Saturday, June 1, 2013

Delicious Orange Almond Cake (and it's gluten-free!)

by Lucy Arlington

Last month I posted a recipe for gluten-free muffins that used ground almonds (also called almond flour) instead of wheat flour. The response to that recipe was very positive, and some of our cozy mystery fans requested another gluten-free recipe. Here’s one for a cake that is scrumptious, easy to make, always a hit with everyone (not just those who are gluten sensitive), and did I mention it is scrumptious?

Important to note: You have to boil the oranges ahead of time so they are cool when you make the batter. (Yes, boil them!) Start the oranges about two hours before you want to actually bake the cake. 

Orange Almond Cake
2 oranges: wash and boil whole for 1 1/2 hours till soft, then cool (I used 3 small seedless clementines in mine because they were so tiny)
5 large eggs
1 cup sugar
2 cups almond meal
1 1/2 tsp baking powder
1/2 cup dried dried cherries (optional)

Line an 8-inch round or square pan with parchment paper. Preheat oven to 375.

Grind oranges in food processor. Add the other ingredients (not the cherries).

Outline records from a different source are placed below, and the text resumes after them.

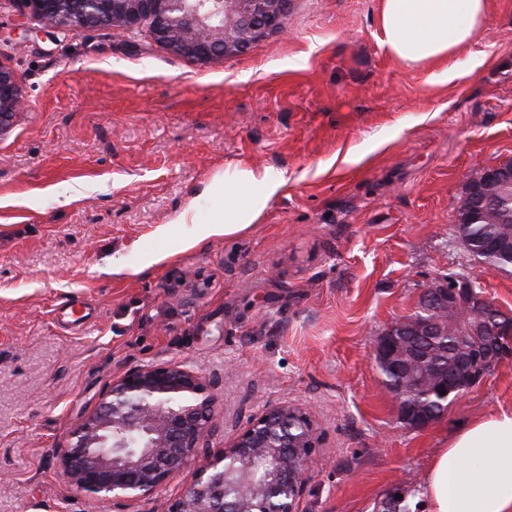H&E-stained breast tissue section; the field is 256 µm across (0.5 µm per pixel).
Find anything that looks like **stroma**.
I'll return each mask as SVG.
<instances>
[{
    "mask_svg": "<svg viewBox=\"0 0 512 512\" xmlns=\"http://www.w3.org/2000/svg\"><path fill=\"white\" fill-rule=\"evenodd\" d=\"M379 9L292 0L284 31L201 63L143 31L52 33L0 0V61L27 101L0 136V512H115L57 453L143 365L209 381L203 461L268 407L304 411L320 440L302 512H375L396 485L430 512L437 450L512 411L510 359L408 427L372 351L449 275L512 311V272L475 262L456 224L480 170L512 162V0L423 68L380 45ZM240 168L284 184L255 224L201 236Z\"/></svg>",
    "mask_w": 512,
    "mask_h": 512,
    "instance_id": "1",
    "label": "stroma"
}]
</instances>
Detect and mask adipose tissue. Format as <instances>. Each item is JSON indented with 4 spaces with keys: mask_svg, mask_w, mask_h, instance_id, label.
Returning <instances> with one entry per match:
<instances>
[{
    "mask_svg": "<svg viewBox=\"0 0 512 512\" xmlns=\"http://www.w3.org/2000/svg\"><path fill=\"white\" fill-rule=\"evenodd\" d=\"M489 0H381L378 27L387 53L408 66L454 57L483 27ZM282 178L249 168L224 184V219L205 234H231L256 222ZM250 187L240 198L236 186ZM425 494L432 512H512V411L471 422L439 449Z\"/></svg>",
    "mask_w": 512,
    "mask_h": 512,
    "instance_id": "1",
    "label": "adipose tissue"
}]
</instances>
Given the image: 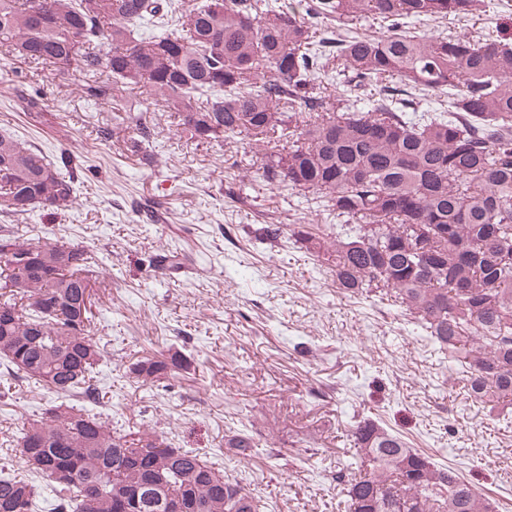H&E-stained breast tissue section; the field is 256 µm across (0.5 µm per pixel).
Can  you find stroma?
Segmentation results:
<instances>
[{
    "instance_id": "35a3bbf8",
    "label": "stroma",
    "mask_w": 512,
    "mask_h": 512,
    "mask_svg": "<svg viewBox=\"0 0 512 512\" xmlns=\"http://www.w3.org/2000/svg\"><path fill=\"white\" fill-rule=\"evenodd\" d=\"M450 28L512 38V0ZM36 92L39 120L21 102ZM147 121L149 145L126 151L100 135L117 125L137 133L115 102L87 101L77 81L33 63L0 61V129L49 156L73 154L86 170L72 209L11 222L24 237L84 247L108 279L93 334L107 350L99 410L113 431L147 426L173 446L202 449L263 512H341L355 475L350 425L370 418L512 512V405L471 400L404 310L338 288L327 262L294 236L302 226L331 238L332 217L246 173V142L195 143L158 108ZM265 224L282 225L277 242L256 240ZM170 251L183 258L173 272L156 263ZM174 352L192 366L160 385L125 373L140 356ZM49 401L17 380L0 386V466L20 469L10 441ZM232 427L257 435L256 457H225Z\"/></svg>"
}]
</instances>
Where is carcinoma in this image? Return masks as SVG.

Fold in dried cherries if using.

Bake at 375 for about 45-50 minutes until toothpick inserted comes out clean. Cool 2 hours in pan and then remove.

Note: Tastes great plain, but it makes a wonderful dessert with a dollop of whipped cream.
Another note: Dried cherries in the cake are delicious. They plump up while baking, and the combination of the tart cherries with the flavour of the oranges is divine.